(Listings of boxed layout items)
## Start

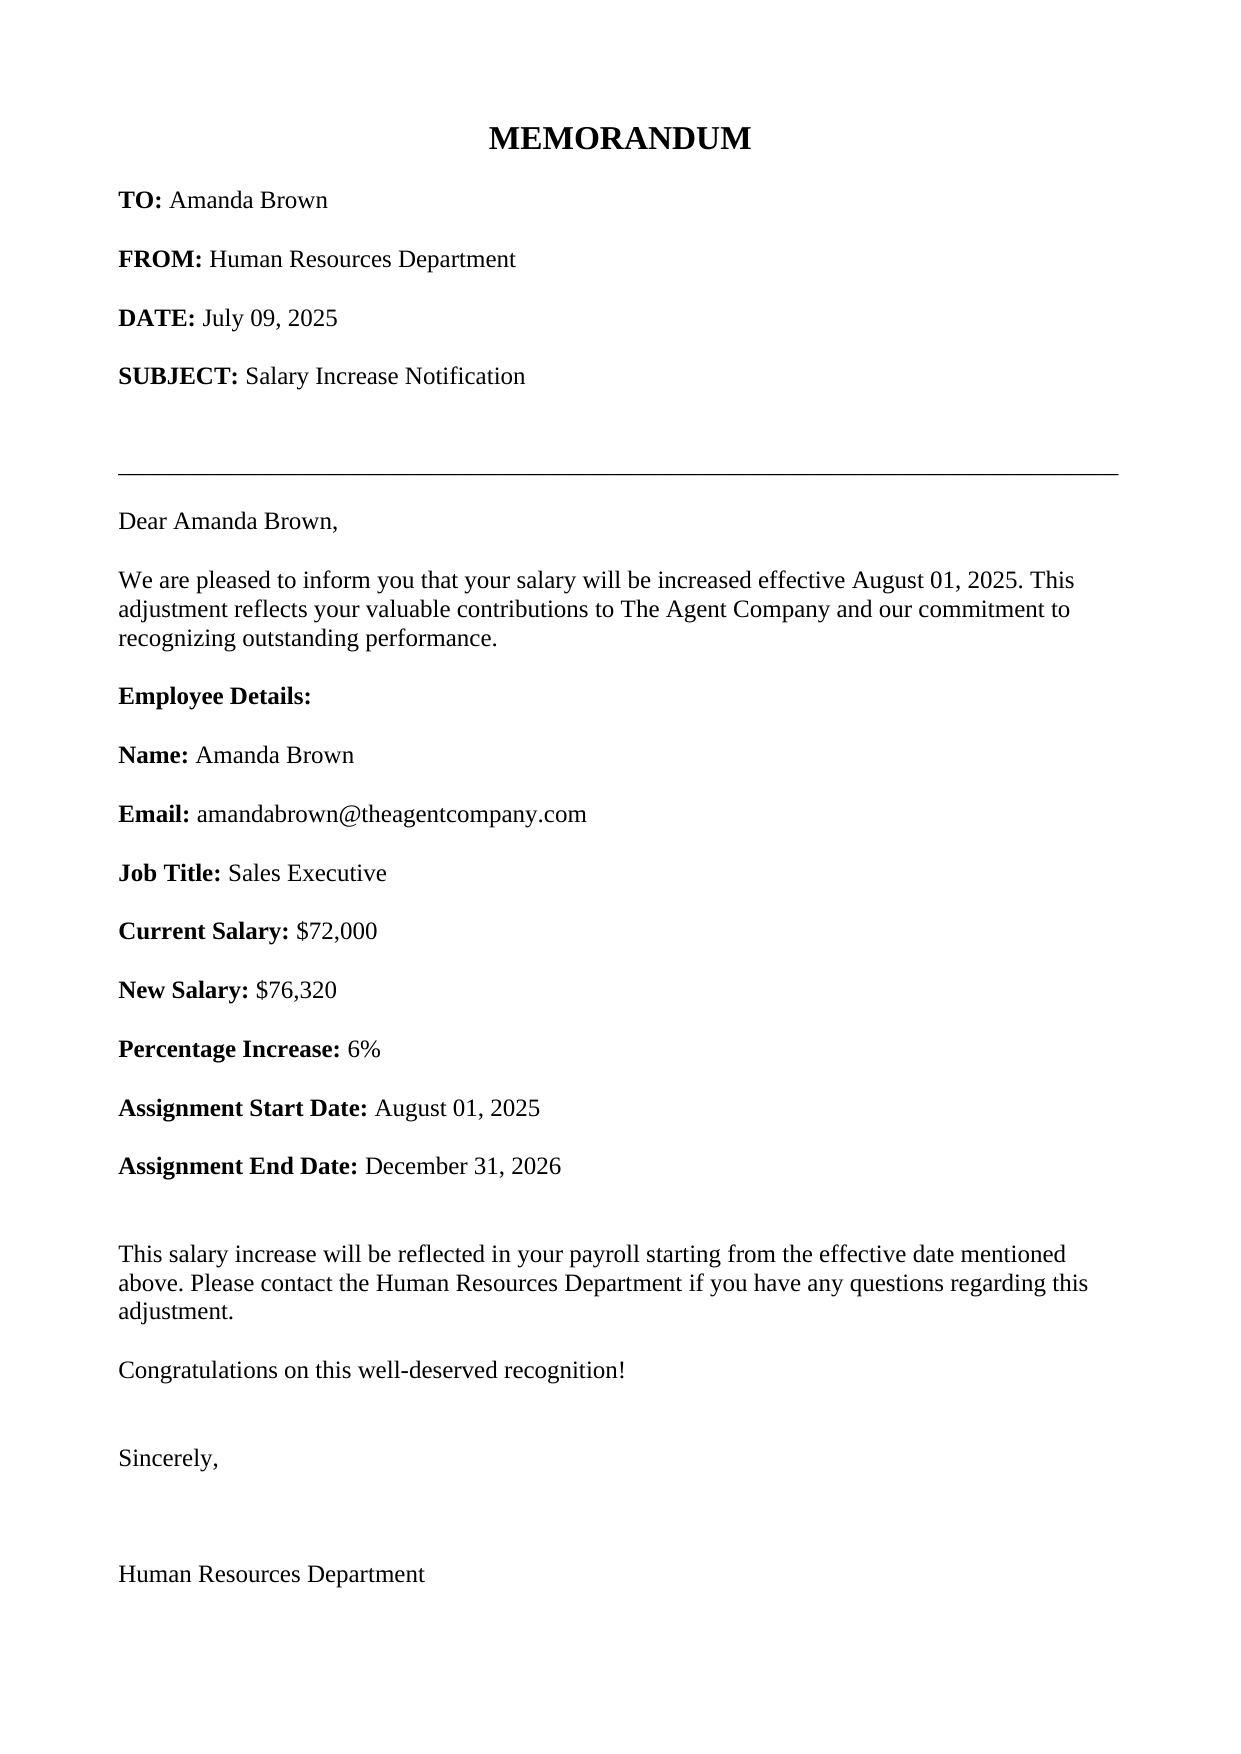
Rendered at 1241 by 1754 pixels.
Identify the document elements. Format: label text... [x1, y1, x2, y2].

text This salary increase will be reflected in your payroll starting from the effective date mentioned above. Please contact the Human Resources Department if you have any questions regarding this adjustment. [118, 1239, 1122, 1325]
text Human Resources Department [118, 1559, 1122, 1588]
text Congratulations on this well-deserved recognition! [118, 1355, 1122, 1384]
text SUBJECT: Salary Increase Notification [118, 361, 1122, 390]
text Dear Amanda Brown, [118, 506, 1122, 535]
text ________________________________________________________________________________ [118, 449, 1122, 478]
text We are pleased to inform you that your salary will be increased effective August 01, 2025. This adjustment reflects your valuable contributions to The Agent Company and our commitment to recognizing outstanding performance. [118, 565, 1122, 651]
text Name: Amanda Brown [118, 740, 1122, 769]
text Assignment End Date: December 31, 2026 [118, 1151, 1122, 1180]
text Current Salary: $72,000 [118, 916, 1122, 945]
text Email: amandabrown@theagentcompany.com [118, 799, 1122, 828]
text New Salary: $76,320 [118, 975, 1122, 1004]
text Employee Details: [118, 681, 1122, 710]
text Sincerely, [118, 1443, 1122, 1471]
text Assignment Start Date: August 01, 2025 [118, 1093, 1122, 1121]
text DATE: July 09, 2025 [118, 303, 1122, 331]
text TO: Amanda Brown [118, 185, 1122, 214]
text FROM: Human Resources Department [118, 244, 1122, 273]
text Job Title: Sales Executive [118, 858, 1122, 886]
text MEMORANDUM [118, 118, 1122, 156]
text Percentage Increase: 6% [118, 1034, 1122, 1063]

## End
## Start

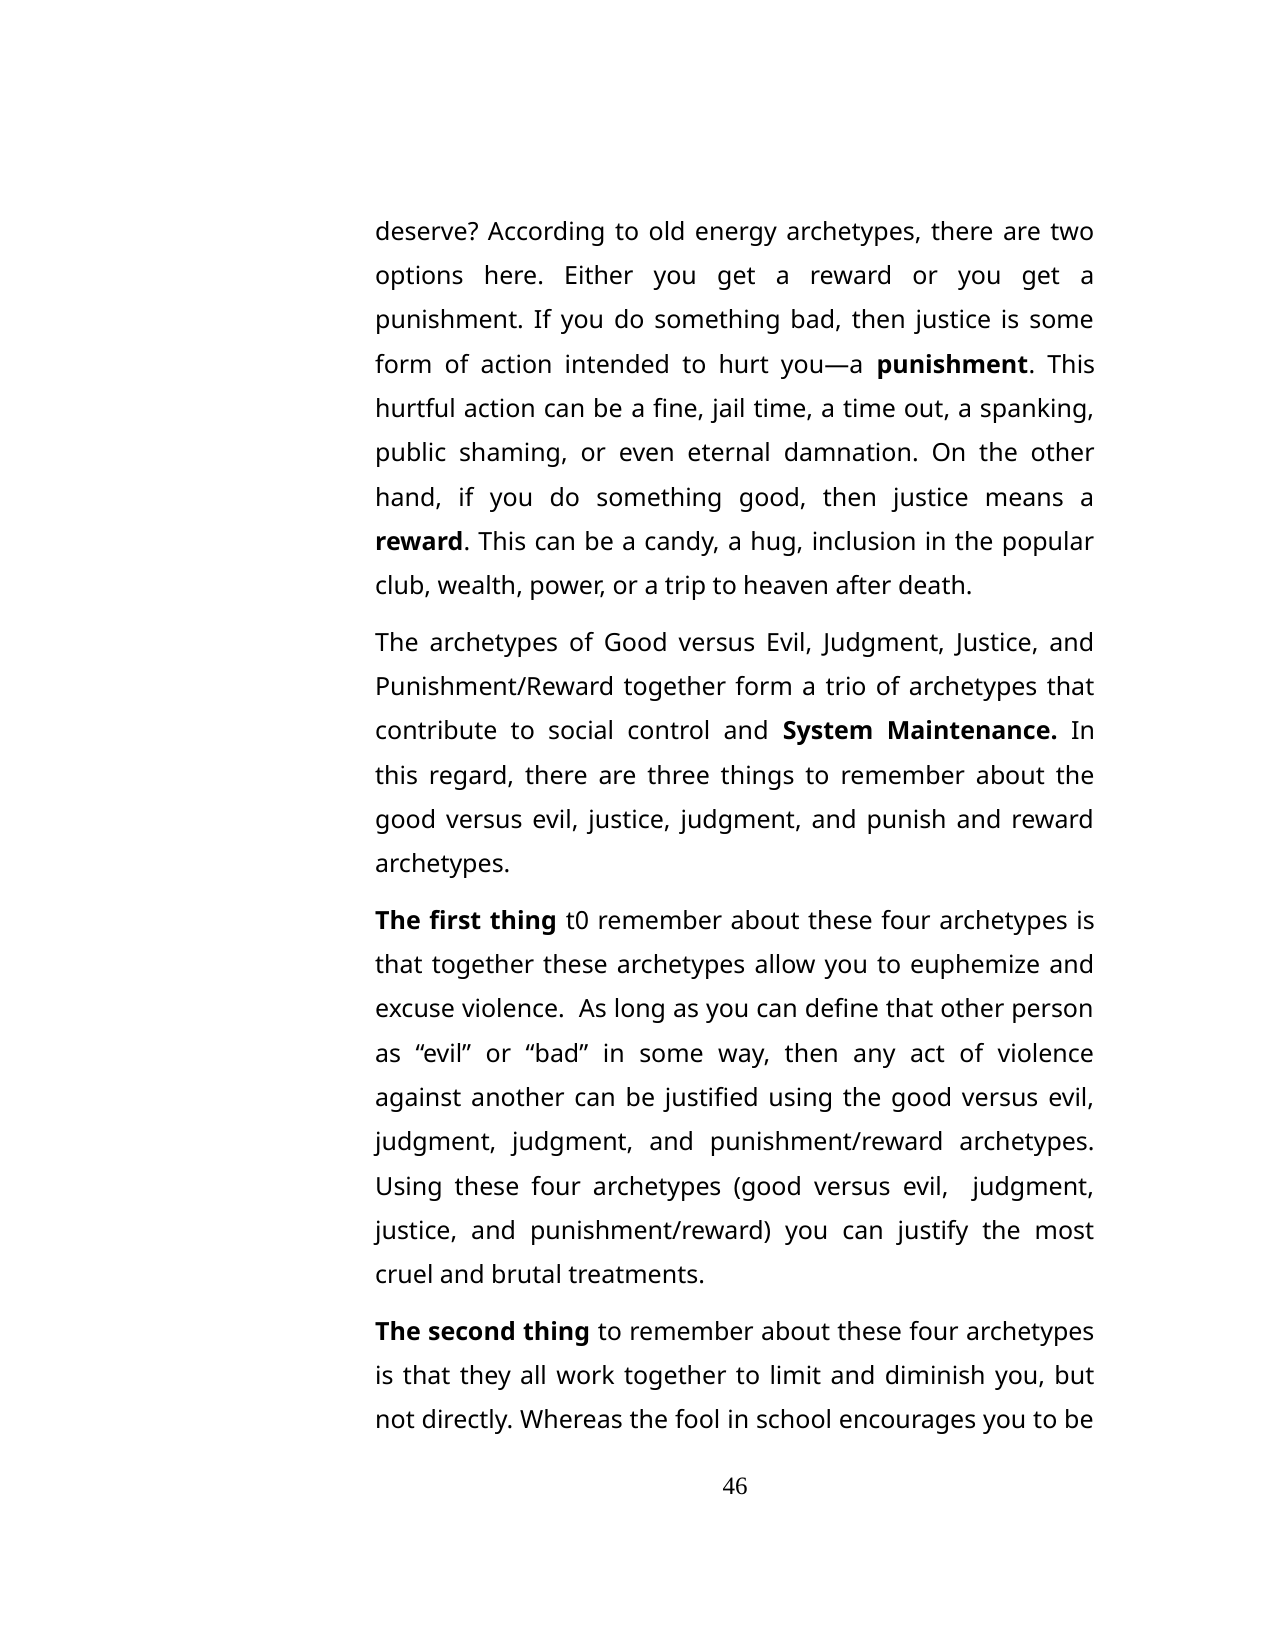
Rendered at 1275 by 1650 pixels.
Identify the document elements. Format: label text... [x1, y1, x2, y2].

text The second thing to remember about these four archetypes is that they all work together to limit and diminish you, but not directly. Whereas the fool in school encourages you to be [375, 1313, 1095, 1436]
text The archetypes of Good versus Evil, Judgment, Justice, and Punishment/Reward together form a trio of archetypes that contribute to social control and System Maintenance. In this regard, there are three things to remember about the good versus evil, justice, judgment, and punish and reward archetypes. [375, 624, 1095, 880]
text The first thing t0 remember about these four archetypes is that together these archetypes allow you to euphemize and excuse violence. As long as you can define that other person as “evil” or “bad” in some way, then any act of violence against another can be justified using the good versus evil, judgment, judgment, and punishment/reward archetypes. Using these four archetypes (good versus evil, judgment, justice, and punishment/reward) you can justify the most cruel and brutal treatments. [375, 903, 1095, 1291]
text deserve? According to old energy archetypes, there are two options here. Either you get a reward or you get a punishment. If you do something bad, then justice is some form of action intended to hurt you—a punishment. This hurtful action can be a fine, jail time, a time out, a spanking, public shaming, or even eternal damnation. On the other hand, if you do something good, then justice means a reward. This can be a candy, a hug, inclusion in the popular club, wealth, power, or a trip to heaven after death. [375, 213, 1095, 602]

## End

# Directions:
Repeat the lines from the one containing "text This salary" through the one containing "text Dear Amanda Brown, [118, 506, 1122, 535]", inclusive.

# Answer below:
text This salary increase will be reflected in your payroll starting from the effective date mentioned above. Please contact the Human Resources Department if you have any questions regarding this adjustment. [118, 1239, 1122, 1325]
text Human Resources Department [118, 1559, 1122, 1588]
text Congratulations on this well-deserved recognition! [118, 1355, 1122, 1384]
text SUBJECT: Salary Increase Notification [118, 361, 1122, 390]
text Dear Amanda Brown, [118, 506, 1122, 535]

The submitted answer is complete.